You say that this degradation narrative is being used to explain foreign policy disasters. How?

Hartmann: From Afghanistan to Gaza to El Salvador to Indonesia to Somalia, some prominent environmentalists have blamed disorder on resource depletion and environmental decay. And foreign policy people have gone along with it. When the slaughter happened in Rwanda in 1994 and the rest of the world stood by and did nothing, we heard a lot about how it was inevitable because of the high population density that was causing land shortages and poverty. Even Timothy Wirth, Clinton’s undersecretary of state for global affairs and widely seen as an environmental good-guy, said it.

But even some of the theorists behind these ideas, such as Thomas Homer-Dixon, a writer on environmental and security issues, have acknowledged it wasn’t really like that. The massacres started where population pressure was least.
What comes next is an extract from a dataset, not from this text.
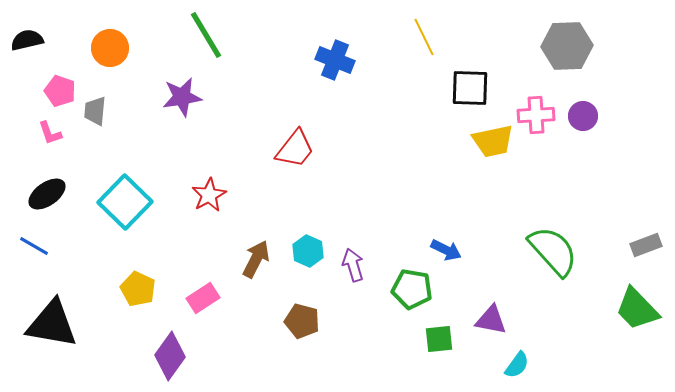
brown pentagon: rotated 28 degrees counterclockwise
It was about state-instigated racism, not environmental degradation. It’s not that population is always irrelevant, it is just that it gets overemphasised. Blaming poor peasants for deforestation is like blaming conscripts for wars.

Did this happen in the US?

Hartmann: Yes. In the US we had a great panic in the 1990s about Haitian boat people arriving on our beaches. The degradation story blamed their flight on population pressure that had destroyed their forests and dried up their wells and eroded their soils. I don’t deny that Haiti suffers from widespread environmental problems. But there were a lot of political issues that got conveniently lost, such as the decades of dictatorial rule by the Duvalier family, who were supported by the US, and an immense gap between rich and poor.

* * *

Do average Americans buy these ideas?

Hartmann: I find even well-educated and well-meaning acquaintances have alarming responses on population issues. They believe the poor create their own problems by breeding, and it absolves the rest of us from responsibility. Even some committed feminists will scapegoat poor women’s fertility for the planet’s evils. It is a kind of ideological schizophrenia. Phrases like the population bomb and the population explosion breed racism.

Few Americans know that, on average, woman round the world have less than three children each. They don’t breed like rabbits. And by 2050 a majority of the world’s population will be likely to live in countries with fertility levels below what demographers regard as replacement levels. It all avoids looking at the real issues on our own doorstep — of over-consumption, for instance. On climate change, we hype up fears of rising emissions in “overpopulated” India rather than looking at our own consumption patterns. Better a one-child policy there than a one-car policy here. We don’t understand that communities all over the world can and do live in sustainable relationships with their environments.